Last week we had the presidential election between Hillary Clinton and Donald Trump. The most surprising thing about the outcome is that the major poll-based forecast models were wrong. They all gave Clinton a greater than 71% chance of winning. To be fair, none of these models gave Trump a 0% chance of becoming president. And this is key, because it meant that Trump ALWAYS had a chance of succeeding; the same way anyone can beat a casino game even when the odds are unfavorable. Similar election surprises have been noticed earlier this year with the vote for Brexit, and the vote for peace between Colombians and the FARC.

Outcomes that defy polls are not new.
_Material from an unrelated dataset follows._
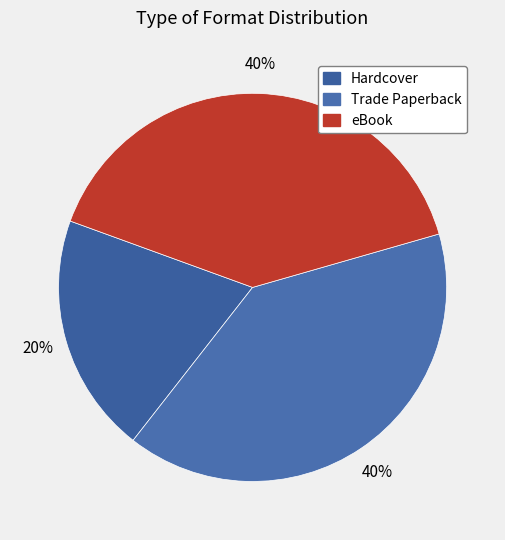

To the nearest percent, what is the average slice percentage?

33%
In the 1948 election between Thomas Dewey and Harry Truman, Gallup incorrectly predicted Dewey as the next president. The Chicago Tribune was so confident in the poll that it published the wrong outcome in its front page. Their mistake was quota sampling instead of random sampling!

So, why were the predictions wrong? And what can be done to improve this?

To comprehend this, we need to understand how these predictions work. To make a prediction we need two things: data and a model. Data is like the ingredients used to bake a cake, and the model is the recipe. The cake can turn up great or poor based on the recipe used. Nevertheless, if the ingredients are spoiled, no recipe will be able to produce a great desert.

In predicting elections, the data used came mainly from polls, or data collected by asking individuals who they will vote for. The idea is that if we ask a small sample of the population what they think, we can extrapolate their answers to the entire population. There are many companies that are in the polling business and they each have their own unique methodology which provides different outcomes.

In the ideal case, when conducting polls, individuals are sampled at random, and they provide information about who they intend to vote for. A few issues that limit the polls accuracy include:

Flip-Flopping: the polls can capture what the individual would do today, but not what he/she will do in the future.
Undecided: we can estimate how many voters are in this category, but not what their final decision will be.
Low Turnout: it is possible to capture the opinion of likely voters, but not if they will show up to vote.
Nonresponse Bias: A very small percentage of individuals respond to polls. There can be bias if the people responding do not represent all demographics.
Technology Bias: Not all voters have access to technology (especially in rural areas). Therefore, phone or internet based polls may not reach a sector of the population. Consequently, their opinions are not properly recorded.
Voice Recorder versus Live Person: Responses to voice recorders do not match live persons. According to an interview of Susquehanna Polling & Research Inc. “Trump did better when voters were sharing their voting intention with a recorded voice rather than a live one”.
Hidden Votes: Supporting a candidate can come with a stigma, thus a lot of people may not share their true intentions. A way to avoid this is to indirectly ask who they support, such as asking them to speculate on who they think their neighbors would support. This line of questioning assumes that the intent of an individual agrees with their neighbors. Per the Trafalgar Group there were big differences between asking individuals who they would support compared to their neighbor, with the latter being more consistent with the outcome.
Small Sample Size: the errors in the polls is inversely proportional to the sample size. The more people sampled the more accurate the poll will be.

A solution that has been popularized recently is to create a model that aggregates all polls to create a prediction. This is sort of like averaging all the polls together. The challenge is that some polls have historically been more accurate than others, so they should be used with different levels of importance. The difference between the various models include determining:

Which polls to include.
The weight or importance of each poll.
How to mix information from national versus state polls.
How to mix polls that appear with different frequencies (some polls appear weekly while others monthly).

Specifically, the US election is a complicated system in which the winner is not who gets the most votes (known as the popular vote), but who gets the most Electoral Votes (EV). There are 538 EV that are distributed unevenly across each state. Whoever gets at least 270 EV wins.

The way the models are created is more of an art than a science. But these models get to be validated by testing them against previous elections. This way we can understand their accuracies. A main issue that arises when doing this type of validation is that elections happen at different points in time. The conditions of an election carried this year are very different from previous years. So, it is a bit of an apples and oranges comparison.

As George Box said “all models are wrong but some are useful”. The idea that all models had errors in the same direction (e.g. predicting a Clinton win), makes us wonder if the models were poorly designed. There is always room for improvement. For example, the Princeton Election Consortium acknowledged that they “did not correctly estimate the size of the correlated error – by a factor of five”. This is a clear modification that they can account for next time. Although this would have given Clinton a lower chance of winning, she would have still been the more likely candidate to become president. Yet, there is not much that can be done if the underlying poll data is flawed. Garbage in, garbage out!

In conclusion, creating procedures that predict elections is not an easy feat. It is important that the models and poll methodologies improve thru time. These forecasts will be useful for identifying which policies are being supported or understood by the same individuals that will be affected by it. The hope is that these systems will allow politicians and their constituents to better understand each other.